_WHAT THE EXERCISE ASKS_
Copy out every line of the data below, word for word and in the same order.

_TASK INPUTS_
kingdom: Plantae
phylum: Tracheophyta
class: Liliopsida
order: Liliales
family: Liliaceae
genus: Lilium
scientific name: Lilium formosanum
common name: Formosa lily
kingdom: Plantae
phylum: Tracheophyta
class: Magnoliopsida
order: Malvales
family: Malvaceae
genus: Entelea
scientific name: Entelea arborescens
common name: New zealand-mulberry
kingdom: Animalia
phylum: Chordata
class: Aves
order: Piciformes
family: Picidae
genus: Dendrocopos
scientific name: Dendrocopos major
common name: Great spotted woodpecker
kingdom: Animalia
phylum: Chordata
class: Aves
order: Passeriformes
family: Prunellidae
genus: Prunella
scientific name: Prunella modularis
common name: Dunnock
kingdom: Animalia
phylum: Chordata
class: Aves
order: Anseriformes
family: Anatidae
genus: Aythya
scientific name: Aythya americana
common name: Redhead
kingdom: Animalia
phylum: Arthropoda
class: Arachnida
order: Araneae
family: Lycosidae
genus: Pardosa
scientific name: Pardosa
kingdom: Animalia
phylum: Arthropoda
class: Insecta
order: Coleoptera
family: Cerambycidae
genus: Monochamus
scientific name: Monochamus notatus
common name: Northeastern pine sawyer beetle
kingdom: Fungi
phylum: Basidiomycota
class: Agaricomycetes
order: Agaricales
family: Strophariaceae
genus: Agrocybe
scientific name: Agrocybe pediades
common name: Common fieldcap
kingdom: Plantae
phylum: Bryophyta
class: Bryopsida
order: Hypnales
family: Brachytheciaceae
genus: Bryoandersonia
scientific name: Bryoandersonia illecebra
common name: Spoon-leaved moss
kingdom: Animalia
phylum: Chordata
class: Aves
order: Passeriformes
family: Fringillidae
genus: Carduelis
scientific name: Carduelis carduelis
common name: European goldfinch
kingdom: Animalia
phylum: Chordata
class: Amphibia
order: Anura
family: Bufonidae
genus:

_REPLY_
kingdom: Plantae
phylum: Tracheophyta
class: Liliopsida
order: Liliales
family: Liliaceae
genus: Lilium
scientific name: Lilium formosanum
common name: Formosa lily
kingdom: Plantae
phylum: Tracheophyta
class: Magnoliopsida
order: Malvales
family: Malvaceae
genus: Entelea
scientific name: Entelea arborescens
common name: New zealand-mulberry
kingdom: Animalia
phylum: Chordata
class: Aves
order: Piciformes
family: Picidae
genus: Dendrocopos
scientific name: Dendrocopos major
common name: Great spotted woodpecker
kingdom: Animalia
phylum: Chordata
class: Aves
order: Passeriformes
family: Prunellidae
genus: Prunella
scientific name: Prunella modularis
common name: Dunnock
kingdom: Animalia
phylum: Chordata
class: Aves
order: Anseriformes
family: Anatidae
genus: Aythya
scientific name: Aythya americana
common name: Redhead
kingdom: Animalia
phylum: Arthropoda
class: Arachnida
order: Araneae
family: Lycosidae
genus: Pardosa
scientific name: Pardosa
kingdom: Animalia
phylum: Arthropoda
class: Insecta
order: Coleoptera
family: Cerambycidae
genus: Monochamus
scientific name: Monochamus notatus
common name: Northeastern pine sawyer beetle
kingdom: Fungi
phylum: Basidiomycota
class: Agaricomycetes
order: Agaricales
family: Strophariaceae
genus: Agrocybe
scientific name: Agrocybe pediades
common name: Common fieldcap
kingdom: Plantae
phylum: Bryophyta
class: Bryopsida
order: Hypnales
family: Brachytheciaceae
genus: Bryoandersonia
scientific name: Bryoandersonia illecebra
common name: Spoon-leaved moss
kingdom: Animalia
phylum: Chordata
class: Aves
order: Passeriformes
family: Fringillidae
genus: Carduelis
scientific name: Carduelis carduelis
common name: European goldfinch
kingdom: Animalia
phylum: Chordata
class: Amphibia
order: Anura
family: Bufonidae
genus:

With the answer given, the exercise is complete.